Beginning at the line containing "past perfect bij" in the material below and ending at the line containing "binnen als naar", return each line exactly and add nothing.
>>>
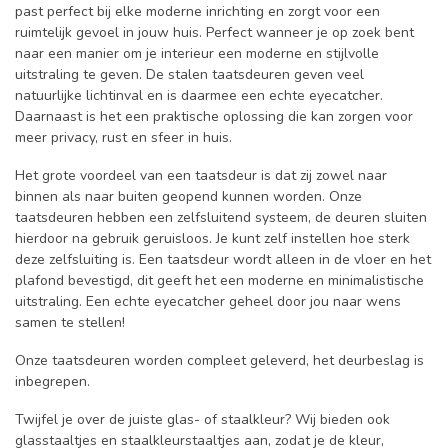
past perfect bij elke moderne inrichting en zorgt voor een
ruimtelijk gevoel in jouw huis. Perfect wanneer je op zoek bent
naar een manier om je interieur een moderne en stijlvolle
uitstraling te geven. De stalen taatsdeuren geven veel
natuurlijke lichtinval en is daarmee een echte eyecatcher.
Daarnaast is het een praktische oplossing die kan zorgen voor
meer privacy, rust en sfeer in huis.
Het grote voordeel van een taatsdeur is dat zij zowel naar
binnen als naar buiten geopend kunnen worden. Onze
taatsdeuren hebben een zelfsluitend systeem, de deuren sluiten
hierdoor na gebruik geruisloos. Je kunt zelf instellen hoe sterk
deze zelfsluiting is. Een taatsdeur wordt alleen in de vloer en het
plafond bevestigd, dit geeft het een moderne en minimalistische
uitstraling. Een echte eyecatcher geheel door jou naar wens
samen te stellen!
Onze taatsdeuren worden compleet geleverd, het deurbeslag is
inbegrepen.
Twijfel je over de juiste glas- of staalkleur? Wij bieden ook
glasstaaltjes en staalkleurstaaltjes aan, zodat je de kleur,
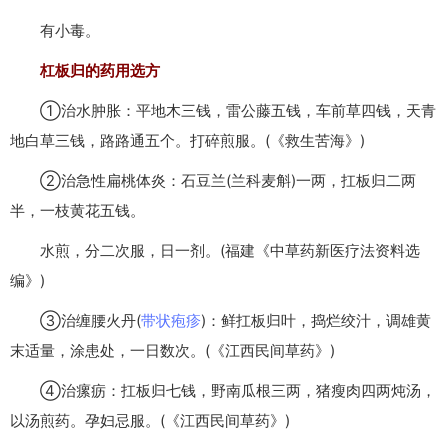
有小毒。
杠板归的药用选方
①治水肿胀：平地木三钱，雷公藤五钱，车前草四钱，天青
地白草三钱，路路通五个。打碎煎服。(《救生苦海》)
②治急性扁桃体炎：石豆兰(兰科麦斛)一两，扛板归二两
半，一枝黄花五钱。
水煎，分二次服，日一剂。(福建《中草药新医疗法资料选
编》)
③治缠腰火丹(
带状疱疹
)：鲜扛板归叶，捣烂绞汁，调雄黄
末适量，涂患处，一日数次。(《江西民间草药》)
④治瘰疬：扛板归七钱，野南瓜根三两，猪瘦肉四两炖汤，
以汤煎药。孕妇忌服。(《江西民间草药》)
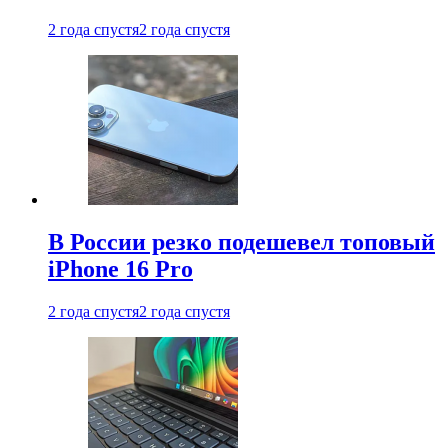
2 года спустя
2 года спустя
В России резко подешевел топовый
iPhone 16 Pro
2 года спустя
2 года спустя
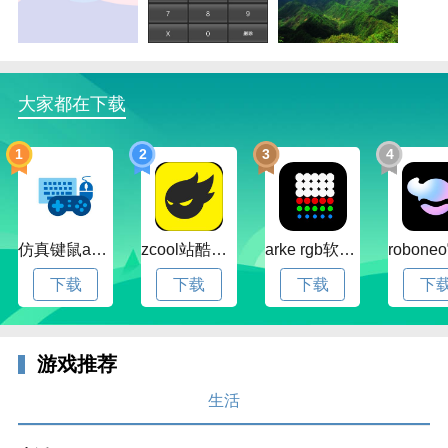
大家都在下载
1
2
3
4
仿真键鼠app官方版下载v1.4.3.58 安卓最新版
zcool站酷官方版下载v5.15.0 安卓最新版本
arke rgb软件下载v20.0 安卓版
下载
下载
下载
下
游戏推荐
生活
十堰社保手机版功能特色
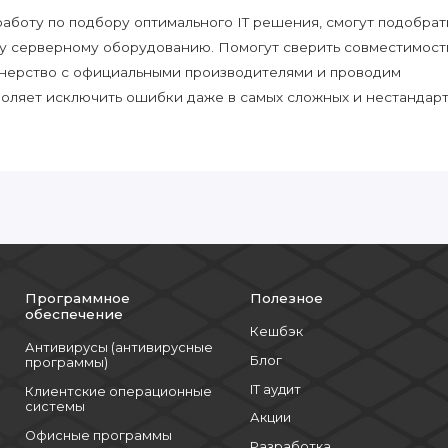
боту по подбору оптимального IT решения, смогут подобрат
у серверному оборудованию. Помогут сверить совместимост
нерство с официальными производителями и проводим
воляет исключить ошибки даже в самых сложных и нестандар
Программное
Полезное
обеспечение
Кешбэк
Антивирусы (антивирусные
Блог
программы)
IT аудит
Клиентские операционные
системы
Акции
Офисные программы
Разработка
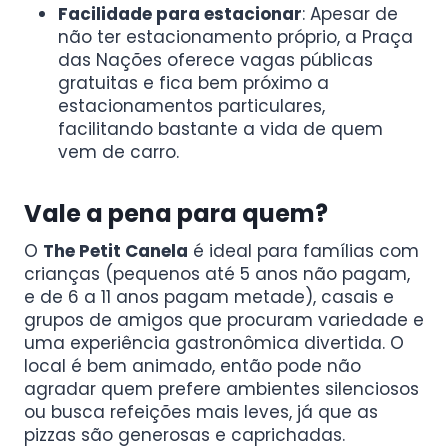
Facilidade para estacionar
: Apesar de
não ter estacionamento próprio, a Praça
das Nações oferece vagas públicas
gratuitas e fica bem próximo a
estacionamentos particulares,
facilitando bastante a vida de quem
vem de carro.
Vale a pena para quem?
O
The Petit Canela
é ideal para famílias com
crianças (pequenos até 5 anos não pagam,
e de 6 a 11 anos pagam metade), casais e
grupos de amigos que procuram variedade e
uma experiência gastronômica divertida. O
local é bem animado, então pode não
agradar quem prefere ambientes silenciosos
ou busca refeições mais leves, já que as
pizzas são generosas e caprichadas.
<<<
>>>
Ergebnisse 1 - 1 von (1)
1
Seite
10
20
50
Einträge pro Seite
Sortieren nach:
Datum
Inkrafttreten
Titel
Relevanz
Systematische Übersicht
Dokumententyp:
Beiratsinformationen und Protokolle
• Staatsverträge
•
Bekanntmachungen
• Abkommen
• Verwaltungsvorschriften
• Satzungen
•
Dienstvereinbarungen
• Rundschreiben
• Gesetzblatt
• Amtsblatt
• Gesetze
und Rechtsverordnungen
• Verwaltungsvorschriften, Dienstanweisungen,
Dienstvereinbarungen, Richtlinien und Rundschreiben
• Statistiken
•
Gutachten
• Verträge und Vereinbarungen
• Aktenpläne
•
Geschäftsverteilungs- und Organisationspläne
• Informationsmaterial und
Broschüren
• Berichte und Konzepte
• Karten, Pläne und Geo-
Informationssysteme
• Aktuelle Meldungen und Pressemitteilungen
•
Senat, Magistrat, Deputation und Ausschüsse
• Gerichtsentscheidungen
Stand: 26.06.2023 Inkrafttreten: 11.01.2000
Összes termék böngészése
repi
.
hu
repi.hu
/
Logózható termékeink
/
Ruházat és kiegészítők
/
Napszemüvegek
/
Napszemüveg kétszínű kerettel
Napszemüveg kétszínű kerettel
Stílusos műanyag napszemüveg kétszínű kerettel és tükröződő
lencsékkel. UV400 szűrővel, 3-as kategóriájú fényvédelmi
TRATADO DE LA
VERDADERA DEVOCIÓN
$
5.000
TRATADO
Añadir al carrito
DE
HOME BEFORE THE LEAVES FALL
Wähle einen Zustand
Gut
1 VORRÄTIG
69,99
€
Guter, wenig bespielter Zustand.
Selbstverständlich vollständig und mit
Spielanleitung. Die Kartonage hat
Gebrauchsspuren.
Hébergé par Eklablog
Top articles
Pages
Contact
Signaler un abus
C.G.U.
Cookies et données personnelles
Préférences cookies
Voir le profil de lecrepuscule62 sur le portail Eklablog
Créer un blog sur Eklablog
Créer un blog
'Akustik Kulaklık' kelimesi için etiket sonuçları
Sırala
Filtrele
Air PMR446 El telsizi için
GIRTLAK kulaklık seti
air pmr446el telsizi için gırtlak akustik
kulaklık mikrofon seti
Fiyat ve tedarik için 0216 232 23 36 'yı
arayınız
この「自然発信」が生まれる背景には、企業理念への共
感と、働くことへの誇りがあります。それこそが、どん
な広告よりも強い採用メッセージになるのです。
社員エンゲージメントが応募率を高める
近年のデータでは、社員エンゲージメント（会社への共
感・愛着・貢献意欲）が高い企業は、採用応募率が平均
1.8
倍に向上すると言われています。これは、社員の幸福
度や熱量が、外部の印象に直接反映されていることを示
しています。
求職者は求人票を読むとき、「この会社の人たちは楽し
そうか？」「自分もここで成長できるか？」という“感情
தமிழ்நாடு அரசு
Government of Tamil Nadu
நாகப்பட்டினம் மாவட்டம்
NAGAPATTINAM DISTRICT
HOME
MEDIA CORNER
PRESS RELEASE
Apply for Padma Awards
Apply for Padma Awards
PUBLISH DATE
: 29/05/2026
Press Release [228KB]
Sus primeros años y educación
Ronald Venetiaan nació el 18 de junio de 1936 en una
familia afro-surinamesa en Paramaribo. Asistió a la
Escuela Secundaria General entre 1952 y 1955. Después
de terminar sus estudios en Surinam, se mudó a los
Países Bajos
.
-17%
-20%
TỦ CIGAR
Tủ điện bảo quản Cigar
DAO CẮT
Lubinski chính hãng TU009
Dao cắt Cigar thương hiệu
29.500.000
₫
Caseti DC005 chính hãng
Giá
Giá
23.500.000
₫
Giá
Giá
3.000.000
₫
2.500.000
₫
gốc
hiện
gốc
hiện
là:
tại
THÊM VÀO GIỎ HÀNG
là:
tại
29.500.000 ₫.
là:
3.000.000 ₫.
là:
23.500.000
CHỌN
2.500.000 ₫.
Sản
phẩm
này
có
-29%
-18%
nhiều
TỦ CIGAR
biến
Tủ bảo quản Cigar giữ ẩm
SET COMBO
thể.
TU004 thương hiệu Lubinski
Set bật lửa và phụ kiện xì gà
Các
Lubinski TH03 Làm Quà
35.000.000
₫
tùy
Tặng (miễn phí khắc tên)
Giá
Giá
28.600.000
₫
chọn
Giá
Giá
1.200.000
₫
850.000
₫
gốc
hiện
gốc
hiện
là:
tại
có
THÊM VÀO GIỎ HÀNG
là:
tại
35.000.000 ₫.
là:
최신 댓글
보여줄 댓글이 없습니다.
<<<
> **TASK ANSWER**:
past perfect bij elke moderne inrichting en zorgt voor een
ruimtelijk gevoel in jouw huis. Perfect wanneer je op zoek bent
naar een manier om je interieur een moderne en stijlvolle
uitstraling te geven. De stalen taatsdeuren geven veel
natuurlijke lichtinval en is daarmee een echte eyecatcher.
Daarnaast is het een praktische oplossing die kan zorgen voor
meer privacy, rust en sfeer in huis.
Het grote voordeel van een taatsdeur is dat zij zowel naar
binnen als naar buiten geopend kunnen worden. Onze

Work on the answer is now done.